Pesquisadores da Universidade de Cambridge e do Helmholtz-Zentrum Berlin estão analisando fósseis de uma criatura desconhecida com cerca de 97 milhões de anos, encontrados no fundo do oceano. Esses fósseis apresentam o que os cientistas chamam de "GPS biológico", um mecanismo de navegação conhecido como magnetorecepção, utilizado por algumas espécies, como tartarugas e aves, para se orientar segundo o campo magnético da Terra.
O objetivo desse estudo é aprofundar o entendimento sobre o funcionamento da magnetorecepção em organismos antigos. Rich Harrison, co-líder da pesquisa no Departamento de Ciências da Terra de Cambridge, declarou que “seja qual for a criatura que produziu esses magnetofósseis, agora sabemos que ela muito provavelmente era capaz de navegação precisa”.
Os pesquisadores aplicaram uma nova técnica de tomografia magnética para investigar as estruturas internas dos magnetofósseis, o que viabilizou a análise detalhada da criatura ainda não identificada. Claire Donnelly, coautora do estudo do Instituto Max Planck, expressou empolgação com a possibilidade de desvendar métodos de navegação empregados por animais há milhões de anos. “O fato de termos conseguido mapear a estrutura magnética interna com tomografia magnética já era um ótimo resultado, mas o fato de os resultados fornecerem informações sobre a navegação de criaturas milhões de anos atrás é realmente empolgante!”, enfatizou.
A tomografia magnética, realizada nas instalações de raios X Diamond em Oxford, revelou que a disposição de minúsculos campos magnéticos gerados por elétrons em movimento indicava a presença de magnetorecepção nos organismos de que os fósseis foram originados.
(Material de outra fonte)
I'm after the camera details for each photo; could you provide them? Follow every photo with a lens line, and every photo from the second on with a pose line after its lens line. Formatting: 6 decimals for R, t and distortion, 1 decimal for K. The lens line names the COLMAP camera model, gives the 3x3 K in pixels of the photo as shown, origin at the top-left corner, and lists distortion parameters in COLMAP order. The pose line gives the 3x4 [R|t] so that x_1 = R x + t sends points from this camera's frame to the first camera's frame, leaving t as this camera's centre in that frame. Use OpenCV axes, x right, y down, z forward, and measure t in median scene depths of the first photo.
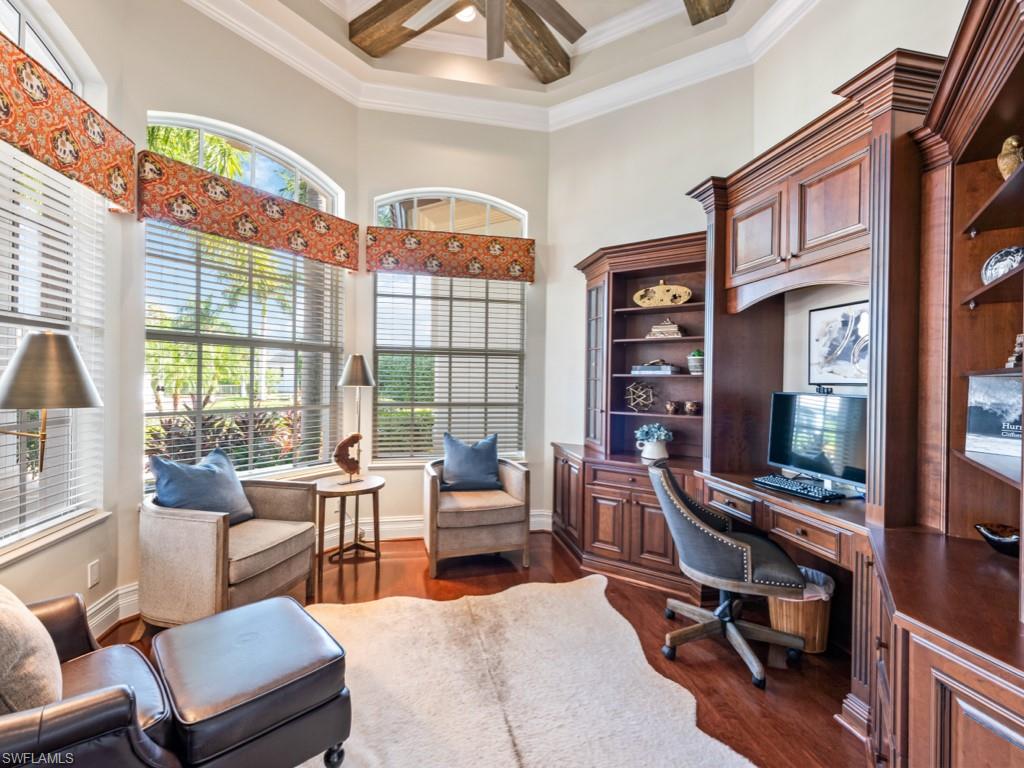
lens RADIAL K [[460.7, 0, 515.7], [0, 460.7, 381.0], [0, 0, 1]] dist [0.011299, -0.000097]
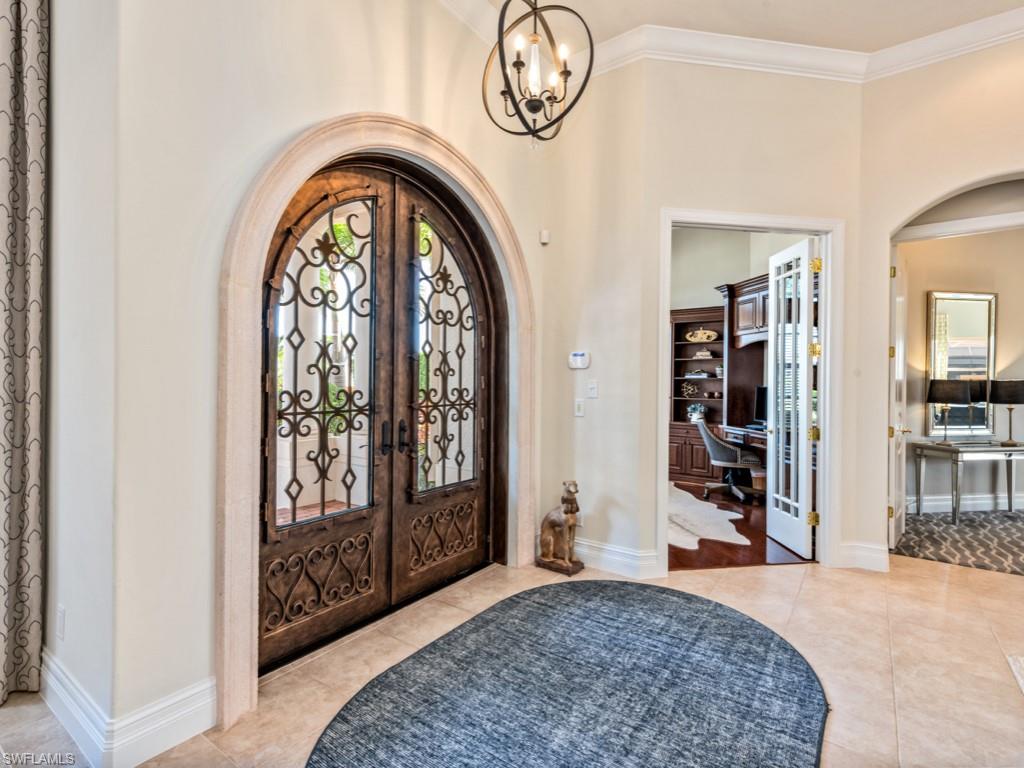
lens RADIAL K [[506.8, 0, 514.4], [0, 506.8, 379.2], [0, 0, 1]] dist [0.012968, -0.000079]
pose [[0.999452, -0.000773, -0.033081, -0.387802], [0.000557, 0.999979, -0.006533, 0.005381], [0.033086, 0.006511, 0.999431, -1.121923]]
Jeffrey Neethirajan, aluno de doutorado envolvido na pesquisa, comentou sobre a inovação da técnica aplicada: “É fantástico ver nosso método sendo usado pela primeira vez para estudar amostras naturais”.
Apesar das análises terem confirmado a presença de magnetorecepção, a identificação exata do animal cujos fósseis foram encontrados continua indeterminada. Os pesquisadores sugerem que os restos mortais possam pertencer a enguias, que evoluíram há aproximadamente 100 milhões de anos e são conhecidas por sua capacidade de navegação nos ambientes aquáticos da Terra.